Brown Attends Senate HELP Hearing on Worker Pension Challenges in the Recession
Held at Brown's Request, HELP Committee Hearing Features Testimony from Ohio Delphi Retiree
October 29, 2009
WASHINGTON, D.C. – U.S. Sen. Sherrod Brown (D-OH) today attended a hearing of the Senate Health, Education, Labor and Pensions (HELP) Committee entitled, “Pensions in Peril: Helping Workers Preserve Retirement Security through a Recession.” Brown requested that the hearing be held so the committee could examine issues affecting Delphi workers and other retirees who risk losing their pensions.

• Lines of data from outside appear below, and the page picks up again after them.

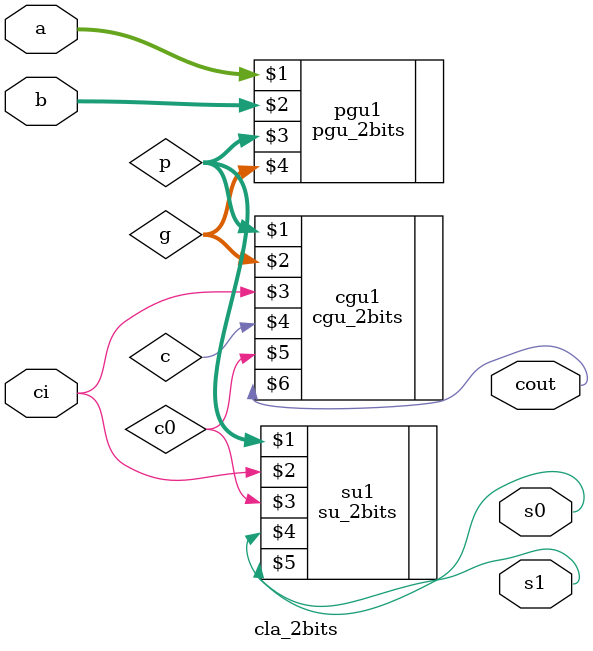
<source format=v>
`include "pgu_2bits.v"
`include "cgu_2bits.v"
`include "su_2bits.v"
module cla_2bits
(
  input [1:0]  a,b,
  input ci,
  output s0, s1, cout
);
wire c0;
wire [1:0] p, g;

pgu_2bits pgu1(a, b, p, g);
cgu_2bits cgu1(p, g, ci, c, c0, cout);
su_2bits su1(p, ci, c0,s0, s1);

endmodule


</source>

“I would like to welcome the witnesses and thank them for their testimony. I am especially pleased to welcome Mr. Bruce Gump from Warren, Ohio who is representing the Delphi salaried retirees and Congressman Tim Ryan who represents many Delphi retirees who live in the Youngstown area of Ohio.
Our pension system, which has been one of the building blocks of retirement security for millions of Americans, is on shaky ground. The economic crisis, coupled with much lower than anticipated rates of return on investment portfolios, is pushing many pension plans into the danger zone.

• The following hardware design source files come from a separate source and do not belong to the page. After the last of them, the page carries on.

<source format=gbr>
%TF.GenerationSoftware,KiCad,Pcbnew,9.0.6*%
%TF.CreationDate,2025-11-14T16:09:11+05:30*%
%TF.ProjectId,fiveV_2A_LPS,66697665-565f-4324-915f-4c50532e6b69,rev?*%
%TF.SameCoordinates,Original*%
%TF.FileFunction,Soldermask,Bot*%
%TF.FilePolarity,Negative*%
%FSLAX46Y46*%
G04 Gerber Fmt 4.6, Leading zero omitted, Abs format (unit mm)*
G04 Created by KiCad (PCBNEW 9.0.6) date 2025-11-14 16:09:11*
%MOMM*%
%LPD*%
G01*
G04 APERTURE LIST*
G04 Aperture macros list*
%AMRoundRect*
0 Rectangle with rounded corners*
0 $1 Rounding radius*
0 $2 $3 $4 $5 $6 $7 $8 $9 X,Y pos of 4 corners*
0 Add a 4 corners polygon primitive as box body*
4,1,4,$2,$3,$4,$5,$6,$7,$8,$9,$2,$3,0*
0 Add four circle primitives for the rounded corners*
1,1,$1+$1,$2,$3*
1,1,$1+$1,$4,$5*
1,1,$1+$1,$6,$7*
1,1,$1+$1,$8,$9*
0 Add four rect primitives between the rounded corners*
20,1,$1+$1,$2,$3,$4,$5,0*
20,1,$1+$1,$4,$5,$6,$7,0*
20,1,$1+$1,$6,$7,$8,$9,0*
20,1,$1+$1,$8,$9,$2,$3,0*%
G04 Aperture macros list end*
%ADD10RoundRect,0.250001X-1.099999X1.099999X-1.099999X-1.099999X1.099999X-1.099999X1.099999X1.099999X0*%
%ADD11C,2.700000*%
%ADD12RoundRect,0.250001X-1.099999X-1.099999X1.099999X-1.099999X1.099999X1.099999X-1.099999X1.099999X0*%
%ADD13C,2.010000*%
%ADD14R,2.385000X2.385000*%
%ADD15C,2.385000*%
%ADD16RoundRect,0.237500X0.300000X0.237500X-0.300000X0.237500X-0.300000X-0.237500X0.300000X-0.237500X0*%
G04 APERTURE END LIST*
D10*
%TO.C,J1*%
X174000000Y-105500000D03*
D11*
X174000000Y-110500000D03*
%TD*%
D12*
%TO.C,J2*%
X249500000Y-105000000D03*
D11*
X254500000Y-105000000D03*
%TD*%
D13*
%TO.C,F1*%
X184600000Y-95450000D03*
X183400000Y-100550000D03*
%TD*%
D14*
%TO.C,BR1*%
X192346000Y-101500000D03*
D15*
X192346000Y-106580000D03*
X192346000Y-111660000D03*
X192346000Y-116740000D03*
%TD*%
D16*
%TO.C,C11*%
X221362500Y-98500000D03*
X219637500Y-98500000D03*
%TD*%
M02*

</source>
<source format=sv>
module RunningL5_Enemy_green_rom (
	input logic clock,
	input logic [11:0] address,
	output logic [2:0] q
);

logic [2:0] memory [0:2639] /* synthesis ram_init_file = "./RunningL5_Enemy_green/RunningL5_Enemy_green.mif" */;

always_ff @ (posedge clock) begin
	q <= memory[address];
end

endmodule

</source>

For many workers and retirees in Ohio and across the nation, there is a crisis of confidence in our social contract. Pension benefits earned over a lifetime of service are dramatically reduced in the wake of bankruptcy. When PBGC assumes trusteeship of a pension plan, it can only pay benefits up to what is guaranteed by law. Final benefits can sometimes take months or years to calculate, with the retiree responsible for any overpayment.
Early retirement, supplemental benefits, and health benefits are not guaranteed. Retirees are in no position to make up for these losses when their pension is assigned to the PBGC. They feel betrayed by the system that was supposed to protect them.
Let me share with you a few examples from Ohio.
When Richard was working for Republic Technologies, he was told that he would get a monthly pension benefit of about $2,400. When PBGC assumed trusteeship of the plan, he was told that he would get a benefit of $1,088.27. Later, after PBGC calculated his final benefit, he was told that he had been overpaid and that he owed more than $53,000. His actual benefit would be $325.19 minus a recoupment deduction of 10 percent, yielding $292.67 before taxes.
Dorthea worked as a Packard/GM/Delphi hourly employee for 34 years. In her letter to our office asking for assistance, she wrote, “To sum up my feelings, I was afraid to die; now I am afraid to live. No pension, no health care, no social security, no jobs, etc... Please help!”
John, a 55-year old Delphi Salaried retiree wrote, “Thirty-one years of effort to secure a pension are being ruined. In the bankruptcy court, creditors who only have several years of revenue at risk are being given higher priority. I have been looking for a job for 10 months without any success. If my pension goes to the PBGC, my family will probably be living below the poverty level.”
In the case of Delphi hourly employees under certain collective bargaining agreements, GM agreed to make up the difference between the PBGC benefit and what the retiree had earned. The Delphi salaried employees and some of the hourly employees such as those represented by the International Union of Operating Engineers, the International Brotherhood of Electrical Workers (IBEW), and the Machinists unions had no such agreement and are facing drastic reductions in their pension benefits. They are looking for fair treatment.
Other Delphi retirees are facing the loss of their health benefits, which is why Congressman Ryan and I introduced legislation to fund a Voluntary Employees’ Beneficiary Association to help them with the cost of health care. They, too, are looking for fair treatment.
I look forward to hearing the witnesses’ testimony and to working with my colleagues to strengthen and secure our defined benefit pension system so that all retirees receive the full pensions that they have earned.
The hearing also featured testimony from Bruce Gump, of Warren, Ohio. Gump is chairman of the Delphi Salaried Retirees Association.
Brown has met with Delphi retirees and helped facilitate a meeting with President Obama’s Director of Recovery for Auto Communities and Workers, Dr. Ed Montgomery. He is the author of legislation that would provide funding for health care for Delphi retirees who lost their health coverage due to General Motors’ Chapter 11 bankruptcy filing. The bill would create a Voluntary Employees Beneficiary Association (VEBA) to provide health coverage to hourly workers in the IUE-CWA, IAM, USW, and other unions along with salaried Delphi retirees.